Ieri a Washington è stata una giornata epocale dove il Senato americano ha messo sotto “torchio” con un fuoco di fila di domande il presidente della Federal Reserve Ben Bernanke per lo scandalo della manipolazione del Libor, il tasso che viene usato anche negli Stati Uniti d’America per una moltitudine di contratti e mutui alle famiglie.
Un sistema «strutturalmente difettoso», ha dovuto ammettere Bernanke davanti ai politici – messo alle strette dai senatori democratici e repubblicani per una volta in versione bipartisan – che ha avuto come effetto quello di «indebolire la fiducia dei mercati».
Affermazioni pesanti quelle del presidente della Fed, che ha sottolineato come l’allora presidente della Fed di New York, Timothy Geithner, oggi segretario al Tesoro di Barack Obama, aveva informato le autorità competenti e l’Associazione bancaria britannica nel maggio 2008.
Bernanke ha aggiunto che le autorità americane avevano ritenuto che nel 2008, in piena crisi finanziaria, gli operatori della piazza londinese «avessero abbassato il tasso per apparire più forti sul mercato» ma non avevano avuto minimamente il sospetto di manipolazioni costanti per «fare profitti». In ogni caso ora «la risposta della Fed sarà tempestiva».

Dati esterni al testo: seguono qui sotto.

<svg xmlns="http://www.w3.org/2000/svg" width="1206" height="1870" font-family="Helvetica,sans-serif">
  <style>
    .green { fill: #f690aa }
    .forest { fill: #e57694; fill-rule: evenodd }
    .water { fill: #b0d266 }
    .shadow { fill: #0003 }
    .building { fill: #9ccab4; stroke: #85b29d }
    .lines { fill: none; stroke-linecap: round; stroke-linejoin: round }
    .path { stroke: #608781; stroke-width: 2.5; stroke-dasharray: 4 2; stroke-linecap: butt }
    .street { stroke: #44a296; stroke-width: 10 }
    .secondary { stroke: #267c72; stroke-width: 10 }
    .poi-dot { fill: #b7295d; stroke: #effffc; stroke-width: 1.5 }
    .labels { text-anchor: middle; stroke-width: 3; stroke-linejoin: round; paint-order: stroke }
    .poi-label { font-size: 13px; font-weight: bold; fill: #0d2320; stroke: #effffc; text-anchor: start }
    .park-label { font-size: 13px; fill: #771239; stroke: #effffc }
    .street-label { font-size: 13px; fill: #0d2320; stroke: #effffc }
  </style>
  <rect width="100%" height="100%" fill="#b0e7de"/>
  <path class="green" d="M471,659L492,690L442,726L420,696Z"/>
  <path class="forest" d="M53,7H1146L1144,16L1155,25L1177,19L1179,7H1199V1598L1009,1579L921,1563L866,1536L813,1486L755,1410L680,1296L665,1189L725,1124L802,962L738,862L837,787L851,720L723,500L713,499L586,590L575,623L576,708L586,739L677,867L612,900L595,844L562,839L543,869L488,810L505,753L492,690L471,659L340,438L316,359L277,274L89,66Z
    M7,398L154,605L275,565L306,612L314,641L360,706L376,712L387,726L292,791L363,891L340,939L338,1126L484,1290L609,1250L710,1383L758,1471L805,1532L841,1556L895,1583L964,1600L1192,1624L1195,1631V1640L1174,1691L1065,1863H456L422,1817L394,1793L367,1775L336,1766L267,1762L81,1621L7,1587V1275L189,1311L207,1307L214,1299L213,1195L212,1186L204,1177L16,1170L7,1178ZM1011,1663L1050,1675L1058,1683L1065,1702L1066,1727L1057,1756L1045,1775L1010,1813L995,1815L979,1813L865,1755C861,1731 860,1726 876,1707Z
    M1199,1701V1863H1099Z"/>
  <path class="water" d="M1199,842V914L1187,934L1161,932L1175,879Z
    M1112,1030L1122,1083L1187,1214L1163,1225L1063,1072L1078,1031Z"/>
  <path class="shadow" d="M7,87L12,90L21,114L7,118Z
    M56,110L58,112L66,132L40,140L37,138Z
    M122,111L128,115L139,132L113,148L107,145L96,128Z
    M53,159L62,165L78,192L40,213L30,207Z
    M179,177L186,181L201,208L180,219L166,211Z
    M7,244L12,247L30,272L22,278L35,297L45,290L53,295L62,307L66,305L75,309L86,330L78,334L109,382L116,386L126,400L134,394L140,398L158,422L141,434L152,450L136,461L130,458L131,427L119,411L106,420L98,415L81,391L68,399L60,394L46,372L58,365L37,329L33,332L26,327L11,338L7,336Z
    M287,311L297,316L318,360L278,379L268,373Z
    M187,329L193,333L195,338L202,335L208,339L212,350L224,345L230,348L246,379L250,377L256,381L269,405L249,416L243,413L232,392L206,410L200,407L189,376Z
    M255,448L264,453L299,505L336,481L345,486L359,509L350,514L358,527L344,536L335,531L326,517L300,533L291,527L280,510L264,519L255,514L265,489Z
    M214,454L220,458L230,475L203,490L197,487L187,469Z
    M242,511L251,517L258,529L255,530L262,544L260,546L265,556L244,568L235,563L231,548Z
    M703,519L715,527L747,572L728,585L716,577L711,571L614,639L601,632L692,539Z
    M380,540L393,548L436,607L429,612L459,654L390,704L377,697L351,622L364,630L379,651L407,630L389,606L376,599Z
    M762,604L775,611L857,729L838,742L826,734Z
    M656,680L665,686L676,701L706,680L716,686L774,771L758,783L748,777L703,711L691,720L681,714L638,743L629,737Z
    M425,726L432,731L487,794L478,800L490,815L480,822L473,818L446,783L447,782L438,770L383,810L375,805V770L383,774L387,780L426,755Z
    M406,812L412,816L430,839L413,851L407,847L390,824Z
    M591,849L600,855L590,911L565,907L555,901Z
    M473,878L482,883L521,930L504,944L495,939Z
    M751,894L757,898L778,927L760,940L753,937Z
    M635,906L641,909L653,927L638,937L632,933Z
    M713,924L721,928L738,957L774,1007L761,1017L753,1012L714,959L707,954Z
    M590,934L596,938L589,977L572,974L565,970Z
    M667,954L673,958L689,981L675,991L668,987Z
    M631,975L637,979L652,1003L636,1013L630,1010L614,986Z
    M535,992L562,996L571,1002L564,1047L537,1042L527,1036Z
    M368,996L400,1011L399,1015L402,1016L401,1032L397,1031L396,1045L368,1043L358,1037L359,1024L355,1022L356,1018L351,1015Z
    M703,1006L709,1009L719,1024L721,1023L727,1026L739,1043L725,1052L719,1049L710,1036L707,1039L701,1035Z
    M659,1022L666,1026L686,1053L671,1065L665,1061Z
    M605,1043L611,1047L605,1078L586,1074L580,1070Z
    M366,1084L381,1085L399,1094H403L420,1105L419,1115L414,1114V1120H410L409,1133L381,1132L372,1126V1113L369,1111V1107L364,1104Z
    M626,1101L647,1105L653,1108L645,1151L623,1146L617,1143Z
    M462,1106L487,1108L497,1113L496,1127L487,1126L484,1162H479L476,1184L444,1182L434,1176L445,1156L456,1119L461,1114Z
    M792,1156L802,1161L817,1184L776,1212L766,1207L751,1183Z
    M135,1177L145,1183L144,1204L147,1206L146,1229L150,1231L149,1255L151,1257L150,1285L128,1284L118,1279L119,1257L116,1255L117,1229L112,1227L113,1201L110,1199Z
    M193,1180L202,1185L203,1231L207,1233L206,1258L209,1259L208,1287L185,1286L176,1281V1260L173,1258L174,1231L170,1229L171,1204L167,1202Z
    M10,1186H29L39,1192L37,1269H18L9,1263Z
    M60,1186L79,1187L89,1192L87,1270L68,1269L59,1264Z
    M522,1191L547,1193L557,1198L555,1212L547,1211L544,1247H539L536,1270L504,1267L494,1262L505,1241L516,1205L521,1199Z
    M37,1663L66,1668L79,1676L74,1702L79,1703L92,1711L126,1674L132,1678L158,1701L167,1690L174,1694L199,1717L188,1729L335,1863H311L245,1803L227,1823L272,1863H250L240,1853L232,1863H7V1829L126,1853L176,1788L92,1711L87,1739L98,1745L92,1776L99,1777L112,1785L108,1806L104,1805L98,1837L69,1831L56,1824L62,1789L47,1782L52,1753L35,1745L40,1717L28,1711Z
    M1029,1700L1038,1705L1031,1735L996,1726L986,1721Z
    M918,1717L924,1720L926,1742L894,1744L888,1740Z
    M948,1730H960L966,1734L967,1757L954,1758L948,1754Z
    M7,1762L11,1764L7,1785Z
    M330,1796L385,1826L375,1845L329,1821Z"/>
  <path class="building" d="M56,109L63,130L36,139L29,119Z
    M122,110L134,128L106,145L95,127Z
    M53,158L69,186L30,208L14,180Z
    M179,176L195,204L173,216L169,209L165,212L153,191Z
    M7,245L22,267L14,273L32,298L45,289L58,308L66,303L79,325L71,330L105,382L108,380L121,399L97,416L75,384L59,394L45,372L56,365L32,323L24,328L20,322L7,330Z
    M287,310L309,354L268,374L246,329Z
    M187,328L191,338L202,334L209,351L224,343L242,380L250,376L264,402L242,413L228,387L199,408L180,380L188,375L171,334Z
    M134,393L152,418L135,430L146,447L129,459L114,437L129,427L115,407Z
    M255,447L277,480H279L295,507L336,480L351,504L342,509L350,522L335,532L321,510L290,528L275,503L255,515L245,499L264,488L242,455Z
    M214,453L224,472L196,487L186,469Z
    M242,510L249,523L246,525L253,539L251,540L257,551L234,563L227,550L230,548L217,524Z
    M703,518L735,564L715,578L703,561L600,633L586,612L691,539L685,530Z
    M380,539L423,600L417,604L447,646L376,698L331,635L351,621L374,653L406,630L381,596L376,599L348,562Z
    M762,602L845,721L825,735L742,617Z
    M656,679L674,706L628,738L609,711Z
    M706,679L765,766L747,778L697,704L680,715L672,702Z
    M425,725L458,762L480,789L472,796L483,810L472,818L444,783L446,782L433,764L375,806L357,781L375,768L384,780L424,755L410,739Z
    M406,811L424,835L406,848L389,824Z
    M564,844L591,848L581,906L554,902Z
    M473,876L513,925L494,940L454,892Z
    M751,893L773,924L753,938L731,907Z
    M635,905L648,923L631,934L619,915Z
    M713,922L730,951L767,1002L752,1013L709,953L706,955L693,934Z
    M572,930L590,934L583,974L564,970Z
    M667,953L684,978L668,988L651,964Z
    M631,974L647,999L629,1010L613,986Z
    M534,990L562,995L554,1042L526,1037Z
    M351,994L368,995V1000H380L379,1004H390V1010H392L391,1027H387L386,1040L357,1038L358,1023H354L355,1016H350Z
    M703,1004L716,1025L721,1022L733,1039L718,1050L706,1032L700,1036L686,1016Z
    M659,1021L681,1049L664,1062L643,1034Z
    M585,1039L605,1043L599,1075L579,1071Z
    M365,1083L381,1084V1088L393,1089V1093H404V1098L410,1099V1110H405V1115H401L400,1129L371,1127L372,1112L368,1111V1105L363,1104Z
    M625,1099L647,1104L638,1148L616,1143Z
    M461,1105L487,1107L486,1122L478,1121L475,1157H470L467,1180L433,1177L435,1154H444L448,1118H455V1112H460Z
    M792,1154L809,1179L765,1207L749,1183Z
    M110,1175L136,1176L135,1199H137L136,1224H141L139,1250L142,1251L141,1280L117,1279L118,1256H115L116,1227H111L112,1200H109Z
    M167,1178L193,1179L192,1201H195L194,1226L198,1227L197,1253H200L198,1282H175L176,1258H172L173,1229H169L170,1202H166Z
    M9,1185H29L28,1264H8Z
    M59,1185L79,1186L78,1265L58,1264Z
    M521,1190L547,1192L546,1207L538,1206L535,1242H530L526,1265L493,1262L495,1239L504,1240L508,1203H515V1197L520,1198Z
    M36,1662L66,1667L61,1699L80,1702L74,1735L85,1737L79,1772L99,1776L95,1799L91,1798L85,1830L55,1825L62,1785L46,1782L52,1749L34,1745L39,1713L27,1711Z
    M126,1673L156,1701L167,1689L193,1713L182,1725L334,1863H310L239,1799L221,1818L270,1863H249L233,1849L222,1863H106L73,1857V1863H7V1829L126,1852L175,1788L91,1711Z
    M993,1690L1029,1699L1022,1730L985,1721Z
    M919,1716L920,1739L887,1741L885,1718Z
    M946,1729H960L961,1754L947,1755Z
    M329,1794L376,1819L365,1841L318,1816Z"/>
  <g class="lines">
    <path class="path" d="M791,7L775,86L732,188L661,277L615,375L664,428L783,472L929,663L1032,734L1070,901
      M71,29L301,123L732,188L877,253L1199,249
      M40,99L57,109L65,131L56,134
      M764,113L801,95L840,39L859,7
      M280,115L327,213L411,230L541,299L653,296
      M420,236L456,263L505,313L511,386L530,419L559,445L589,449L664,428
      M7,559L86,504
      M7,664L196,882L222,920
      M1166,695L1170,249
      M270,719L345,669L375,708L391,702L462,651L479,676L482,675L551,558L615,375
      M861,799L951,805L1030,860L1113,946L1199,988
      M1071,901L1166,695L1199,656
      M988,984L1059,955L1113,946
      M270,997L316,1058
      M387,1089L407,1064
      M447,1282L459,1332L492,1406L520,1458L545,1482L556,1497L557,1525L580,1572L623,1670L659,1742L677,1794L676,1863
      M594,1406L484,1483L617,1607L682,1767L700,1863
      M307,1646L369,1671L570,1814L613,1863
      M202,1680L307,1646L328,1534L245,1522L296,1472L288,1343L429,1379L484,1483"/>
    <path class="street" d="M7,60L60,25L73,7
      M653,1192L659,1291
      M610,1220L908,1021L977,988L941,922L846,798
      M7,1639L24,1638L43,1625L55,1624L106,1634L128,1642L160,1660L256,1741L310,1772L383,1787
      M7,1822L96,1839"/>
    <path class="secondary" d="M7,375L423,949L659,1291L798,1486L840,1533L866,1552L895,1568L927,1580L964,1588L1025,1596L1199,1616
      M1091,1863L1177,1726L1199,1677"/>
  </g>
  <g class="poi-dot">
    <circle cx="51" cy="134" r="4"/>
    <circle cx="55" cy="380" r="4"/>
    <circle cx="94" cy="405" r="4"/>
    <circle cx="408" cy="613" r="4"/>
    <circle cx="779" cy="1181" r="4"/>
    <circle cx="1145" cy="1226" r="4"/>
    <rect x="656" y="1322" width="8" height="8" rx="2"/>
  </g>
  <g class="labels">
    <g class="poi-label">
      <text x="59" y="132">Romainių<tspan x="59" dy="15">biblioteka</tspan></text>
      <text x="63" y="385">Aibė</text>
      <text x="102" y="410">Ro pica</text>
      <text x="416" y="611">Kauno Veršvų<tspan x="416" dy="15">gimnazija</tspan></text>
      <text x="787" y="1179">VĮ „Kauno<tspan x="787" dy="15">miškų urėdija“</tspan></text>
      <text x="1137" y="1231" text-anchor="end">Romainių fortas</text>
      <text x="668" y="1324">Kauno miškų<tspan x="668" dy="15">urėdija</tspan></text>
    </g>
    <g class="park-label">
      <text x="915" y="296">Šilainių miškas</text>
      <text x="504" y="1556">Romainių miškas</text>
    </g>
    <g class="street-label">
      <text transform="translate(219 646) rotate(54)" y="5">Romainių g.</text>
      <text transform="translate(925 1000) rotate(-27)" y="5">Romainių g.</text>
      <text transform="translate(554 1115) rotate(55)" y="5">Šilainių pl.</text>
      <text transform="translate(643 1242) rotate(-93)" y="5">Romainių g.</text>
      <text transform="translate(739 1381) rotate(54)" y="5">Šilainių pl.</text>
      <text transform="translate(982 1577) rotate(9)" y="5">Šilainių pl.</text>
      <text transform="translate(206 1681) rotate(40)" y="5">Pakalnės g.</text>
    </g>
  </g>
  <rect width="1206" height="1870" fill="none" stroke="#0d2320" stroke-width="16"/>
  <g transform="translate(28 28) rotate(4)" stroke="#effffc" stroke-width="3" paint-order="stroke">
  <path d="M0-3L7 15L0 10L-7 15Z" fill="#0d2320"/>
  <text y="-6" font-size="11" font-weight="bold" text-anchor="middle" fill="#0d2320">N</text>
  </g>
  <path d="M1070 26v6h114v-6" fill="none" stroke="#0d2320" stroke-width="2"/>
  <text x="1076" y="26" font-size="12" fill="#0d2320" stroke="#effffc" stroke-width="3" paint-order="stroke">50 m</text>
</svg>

Uno dei senatori ha chiesto ripetutatamente a Bernanke se «il tasso Libor di oggi sia affidabile», ottenendo risposte evasive miste a suggerimenti di cambiare la procedura oggi in vigore.
Bernanke, ammettendo di non sapere se anche le banche americane sono colpevoli della manipolazione del Libor, come molti osservatori ritengono possibile, ha ritenuto lo scandalo «molto preoccupante», un problema che deve essere affrontato e risolto, riformando il meccanismo che determina il Libor stesso. «L’influenza della Fed sul Libor è limitata» – ha aggiunto Bernanke mettendo in evidenza che la Fed non ha la capacità di modificare la struttura del Libor. Il costo della manipolazione del Libor non è ancora chiaro. La Fed sosterrà gli investigatori nel processo del Libor.

Il Libor è un indice che regola un mercato globale di mutui da 10mila miliardi di dollari e contratti di tassi su derivati su 10 valute da 350mila miliardi dollari, dice la CFTC, l’agenzia di vigilanza sui future e derivati americani, presieduta da Gary Gensler. Sono in molti a ritenere che il caso inglese sia solo la punta dell’iceberg.
Uno scandalo così esteso non è possibile – dicono gli analisti – che sia opera di una sola banca perché il meccanismo di rilevamento del Libor prevede che le 4 posizioni più alte e le 4 più basse siano escluse dal conteggio della media. Per questo gli investigatori stanno passando al setaccio l’operato delle altre banche partecipanti tra cui giganti del credito come Royal Bank of Scotland, UBS, Lloyds Banking e Deutsche Bank sempre a caccia di presunti taroccamenti del Libor.
Investigatori che si stanno muovendo anche negli Usa dove i procuratori distrettuali di New York, Connecticut, Massachusetts, Florida e Maryland stanno indagando se i fondi pensione abbiano subìto perdite come risultato della manipolazione del Libor. Il Libor è l’ultimo di una serie di scandali in America. La JP Morgan Chase, la più grande banca degli Stati Uniti ha dovuto ammettere recentemente una perdita di 5,8 miliardi di dollari per aver scommesso sui derivati. Secondo la banca tre trader della filiale di Londra avrebbero cercato di nascondere le perdite sui loro investimenti.
Intanto ieri il fondatore del fondo Peregrine ha ammesso in una lettera d’addio ritrovata dopo il tentato suicidio di aver dirottato parte dei soldi dei clienti per ricapitalizzare una sua finanziaria e pagare delle commissioni.
Infine come non ricordare lo scandalo del mega patteggiamento da 780 milioni di dollari che aveva coinvolto la banca svizzera Ubs, che aveva aiutato alcuni facoltosi clienti statunitensi ad evadere le tasse e ad occultare i propri patrimoni in conti offshore.